→ Exercise description
Continue the forum thread about cutting, bulking and body fat from the point where it stops.

→ Extract to read

-*-*-

Also focus on your delts + traps a bit more IMO, the first picture you posted they seem underdeveloped.


----------



## JohhnyC (Mar 16, 2015)

Don't get hung up on %ages. Its what you look like that is the deciding factor

No question: cut, you will look better

3400cals is too much. Use a TDEE for a starting guide


----------



## dbol Kid (Apr 13, 2013)

Deffo cut, try and get lowish bf% so you have visable abs and then slowly bulk up, aiming for 1lb per week gains.

If you bulk too quick your going to put on too much fat again


----------



## JohhnyC (Mar 16, 2015)

Sparkey said:


> 25 - 30+
> 
> Check here if you have a fabric tape measure.
> 
> https://www.fitmatic.com/c/calculators


 seems good, mine came out at 11 - 12% which I'd say is about correct. .....Or 25% for BMI


----------



## 66983 (May 30, 2016)

JohhnyC said:


> seems good, mine came out at 11 - 12% which I'd say is about correct. .....Or 25% for BMI


 I found it the best of all the online ones.


----------



## c4nsy (Aug 23, 2012)

Lifesizepenguin said:


> Youve deffo put a very small amount of muscle on, but its hidden with fat.
> 
> Looks like you were:
> 
> ...


 Cheers ill take it on board. What sort of routine would be best for when im cutting? Up the reps? Im guessing rather than low reps, or just mix it up?


----------



## JohhnyC (Mar 16, 2015)

Sparkey said:


> I found it the best of all the online ones.


 Confirming what I suspected. I need a 31in waist to get to below 10% bf. Good to have a simple target


----------



## c4nsy (Aug 23, 2012)

JohhnyC said:


> Don't get hung up on %ages. Its what you look like that is the deciding factor
> 
> No question: cut, you will look better
> 
> 3400cals is too much. Use a TDEE for a starting guide


 I used the tdee guide and it come back at 3200 i only upped it once i wasnt gaining anymore. Im a bricky by trade so i put that i was active (supposedly) and thats what it came back as.


----------



## JohhnyC (Mar 16, 2015)

c4nsy said:


> I used the tdee guide and it come back at 3200 i only upped it once i wasnt gaining anymore. Im a bricky by trade so i put that i was active (supposedly) and thats what it came back as.


 ah ok, its just a guide of course.

The real test is that you got fat so you need to reduce the cals despite what the TDEE says. It overestimates it for me by about 300 cals


----------



## c4nsy (Aug 23, 2012)

JohhnyC said:


> ah ok, its just a guide of course.

-*-*-

→ The data
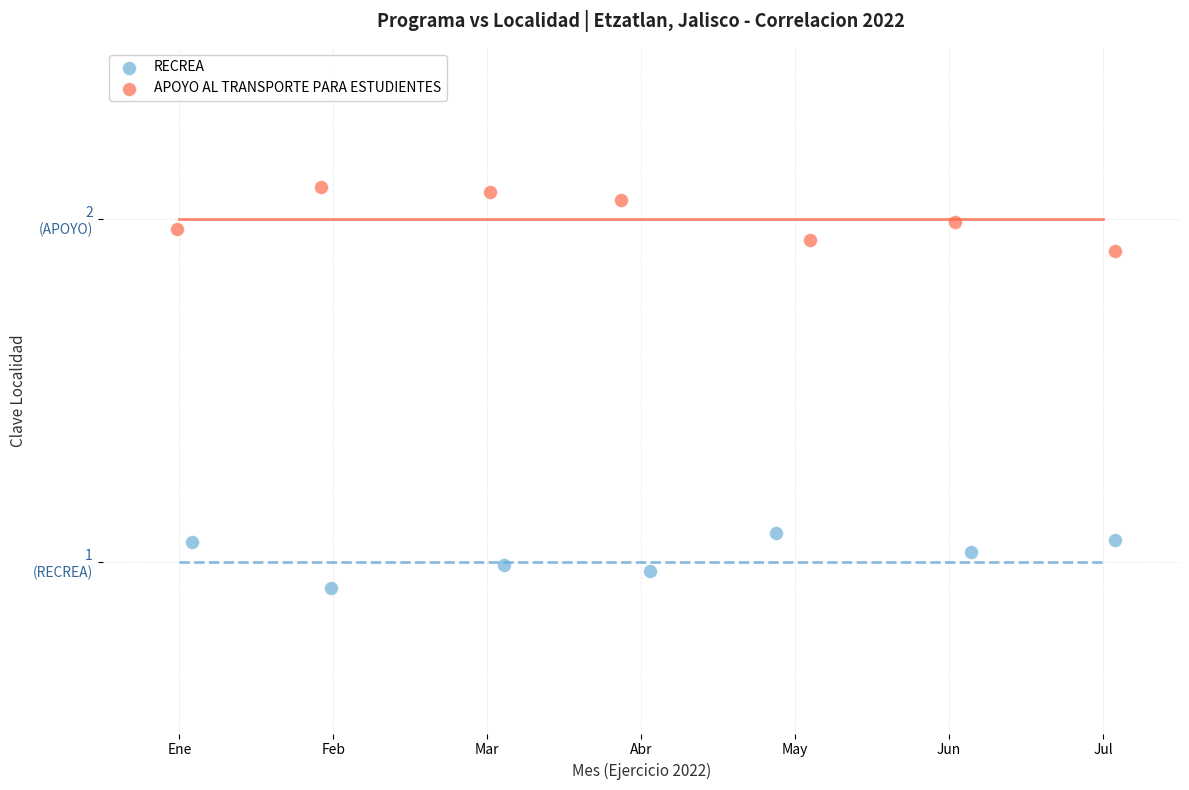

Which series reaches the minimum Y coordinate?

RECREA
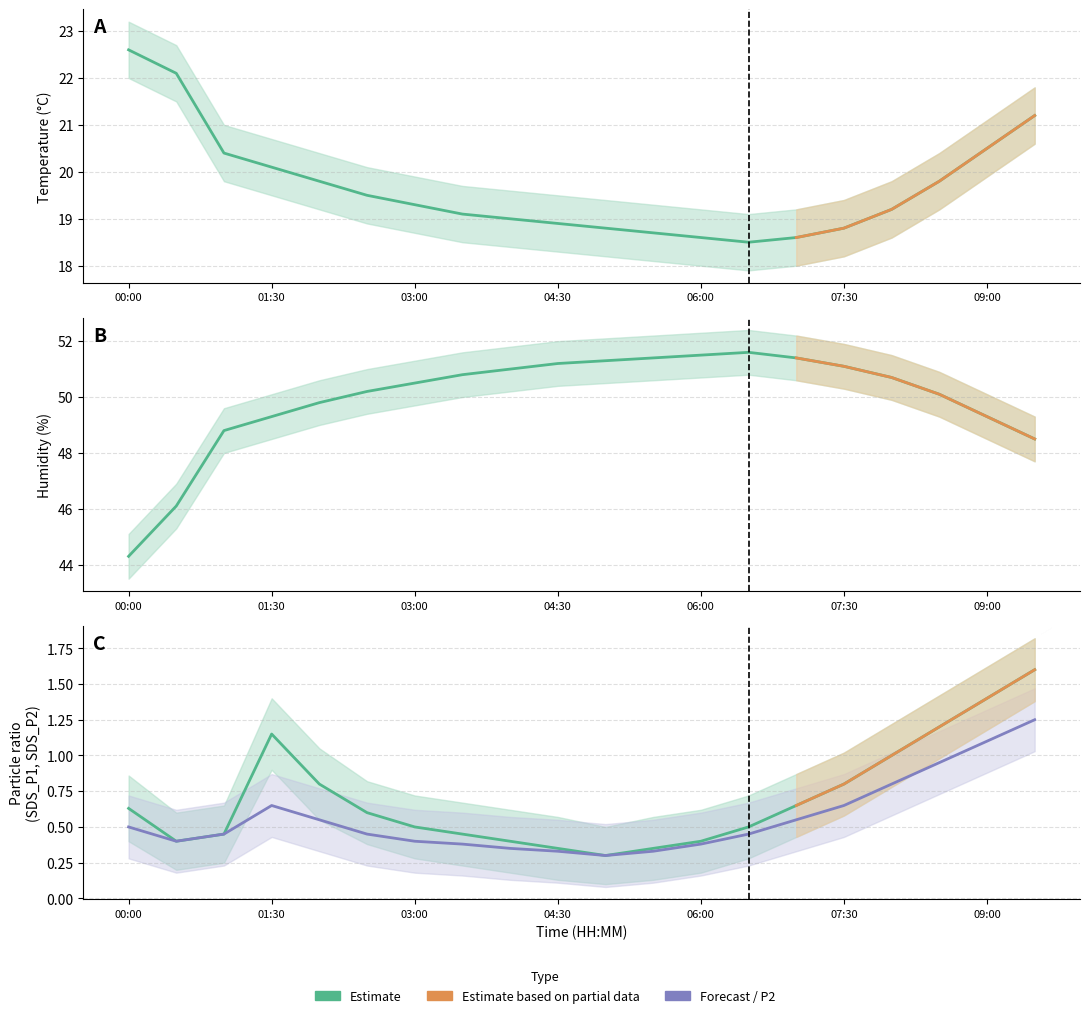

Is it true that Temp equals 18.5 at 06:30?

True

-*-*-

→ Reply
> 
> The real test is that you got fat so you need to reduce the cals despite what the TDEE says. It overestimates it for me by about 300 cals


 Ha ha cheers pal ill keep that in mind


----------



## Mully (Jul 1, 2016)

Sparkey said:


> 25 - 30+
> 
> Check here if you have a fabric tape measure.
> 
> https://www.fitmatic.com/c/calculators


 32% here. so shocked I almost spat my mcdonalds out


----------



## DLTBB (Jan 26, 2015)

You've gained a decent amount of strength across your main lifts so no doubt there will have been some muscle gained. A good amount of fat was gained in the process judging from the pictures. If I was you I would do a short, intense cut and aim to get as lean (or leaner) as you were in the before picture and then concentrate on bulking again. Only next time keep a closer eye on your calorie intake and try to use a smaller surplus so you don't gain as much fat.


----------



## Ultrasonic (Jul 13, 2004)

I think it's worth bearing in mind the photos show total fat gain over a period of about 9 months. So although calories were too high overall I don't think they were too wildly wrong either.

Definitely cut now though and for the future I wouldn't personally bulk for such a long period in one go as a way to stop total body fat getting too high.

You'll get better over time at judging how to adjust calories to slowly gain weight without too much fat gain. This is easier the more accurately you're prepared to track your diet. Personally I also find as little as a 50 kcal increase when weight gain stalls can be enough to get things moving again.


----------



## c4nsy (Aug 23, 2012)

DLTBB said:


> You've gained a decent amount of strength across your main lifts so no doubt there will have been some muscle gained. A good amount of fat was gained in the process judging from the pictures. If I was you I would do a short, intense cut and aim to get as lean (or leaner) as you were in the before picture and then concentrate on bulking again. Only next time keep a closer eye on your calorie intake and try to use a smaller surplus so you don't gain as much fat.


 I think my main problem was that i was going by the scales rather than how i looked i was aiming for 85kg and as quick as possible, lesson learned! When you say an intense cut do you mean dropping the calories alot? im currently eating 2800kcal ( tracking on mfp) so about 600kcal than i was before. Cheers


----------



## c4nsy (Aug 23, 2012)

Ultrasonic said:


> I think it's worth bearing in mind the photos show total fat gain over a period of about 9 months. So although calories were too high overall I don't think they were too wildly wrong either.
> 
> Definitely cut now though and for the future I wouldn't personally bulk for such a long period in one go as a way to stop total body fat getting too high.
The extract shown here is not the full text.